Frazier International History Museum
WWII
48 Local stories that changed the world.
October 10, 2009 - March 28th 2009
Dorothy Seifert
Airplane Engine Factory - Homefront Indianapolis, IN
Dorothy Seifert was born in the small farming town of Flora, IN. The attack on Pearl Harbor happened on her 17th birthday. She was dancing the jitterbug at a friend’s house when she heard the news, and ran home as fast as she could. One of her brothers was already in the Army, and two more later joined. After graduating high school in 1943, she moved to Indianapolis and worked in an insurance office. Then an old friend convinced her to go to work at a factory that made engines for fighter jets (it paid more than her office job). For the next year, she tapped the exhaust on motors, and met "a lot of nice ladies whose husbands were overseas ... we weren’t riveters, but we were doing our part on the homefront." Then a routine shopping trip sent her on a different course.

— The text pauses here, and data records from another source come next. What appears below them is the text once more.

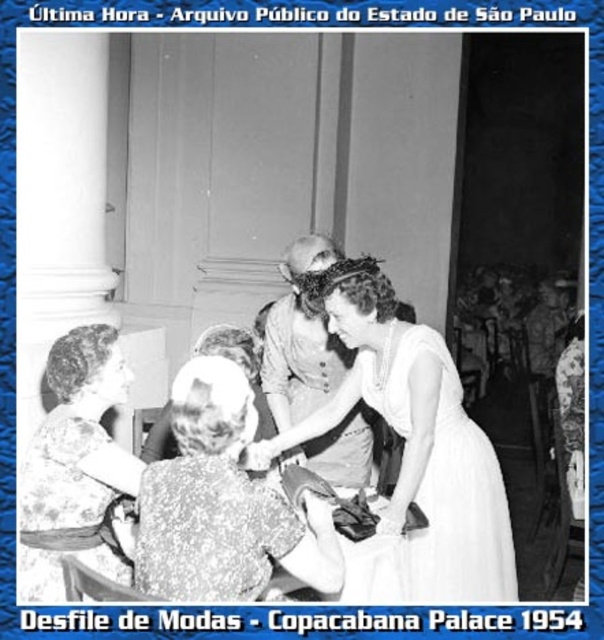
Does white satin dress at center lie in front of smooth fabric dress at center?

Yes, it is.

Consider the image. Who is more forward, (486,545) or (277,310)?

Point (486,545)

Where is `white satin dress at center`? This screenshot has width=604, height=640. white satin dress at center is located at coordinates (414, 444).

Is floral-patterned fabric dress at lower left smaller than smooth white hat at center?

Correct, floral-patterned fabric dress at lower left occupies less space than smooth white hat at center.

Does floral-patterned fabric dress at lower left appear on the left side of smooth white hat at center?

Indeed, floral-patterned fabric dress at lower left is positioned on the left side of smooth white hat at center.

Is point (91, 529) behind point (226, 340)?

No, (91, 529) is closer to viewer.

This screenshot has width=604, height=640. Identify the location of floral-patterned fabric dress at lower left. (76, 467).

Is point (300, 522) farther from viewer compared to point (112, 556)?

No.

Which is more to the left, matte white dress at center or floral-patterned fabric dress at lower left?

floral-patterned fabric dress at lower left

Image resolution: width=604 pixels, height=640 pixels. What do you see at coordinates (222, 502) in the screenshot?
I see `matte white dress at center` at bounding box center [222, 502].

Find the location of a particular element. Image resolution: width=604 pixels, height=640 pixels. matte white dress at center is located at coordinates (222, 502).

"I was down...shopping and here was this cardboard image of this WAVE in this uniform, and I thought, ’oh man, that’s a sharp outfit, I’m going to join the WAVES (Women Accepted for Volunteer Emergency Service),’ so I went in and signed up."

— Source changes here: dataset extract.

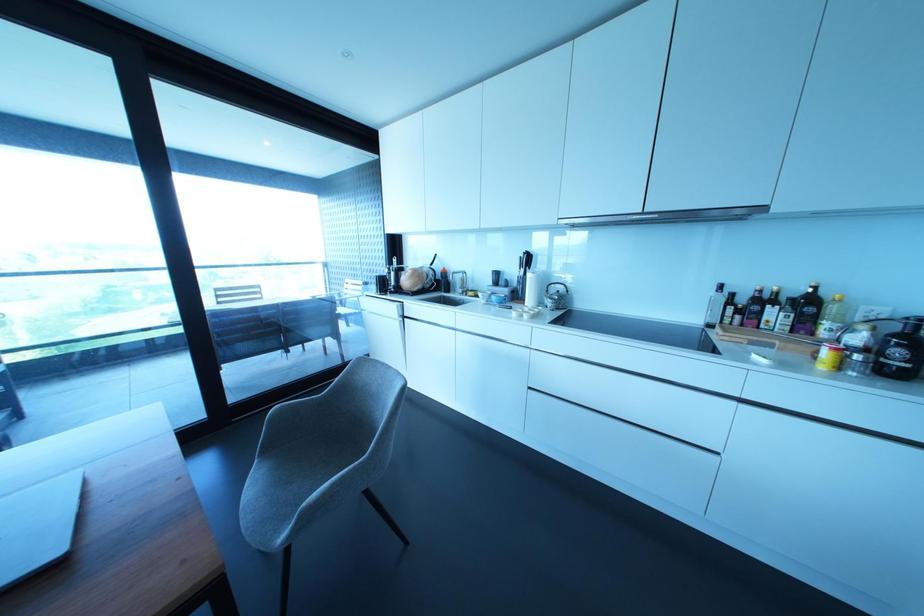
Where would you sit the chair sitting surface? Please return your answer as a coordinate pair (x, y).

(290, 484)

She quit her factory job and went through the entire enlistment process and training courses, and was ready to be sworn in when officials realized that she was only 19 – she would need her parents’ permission to join. With three sons already in the service, her mother refused.
Disappointed but undaunted, she went to work at Purdue University, took flying lessons, and, after the war, married her late husband, Ray. Ray was in the 4th Marine Division in the Pacific Campaign, and fought in the Battle of Iwo Jima. Seifert recalls that he would never talk about his experience there – but she still keeps several letters that he wrote to his parents from the battlefront.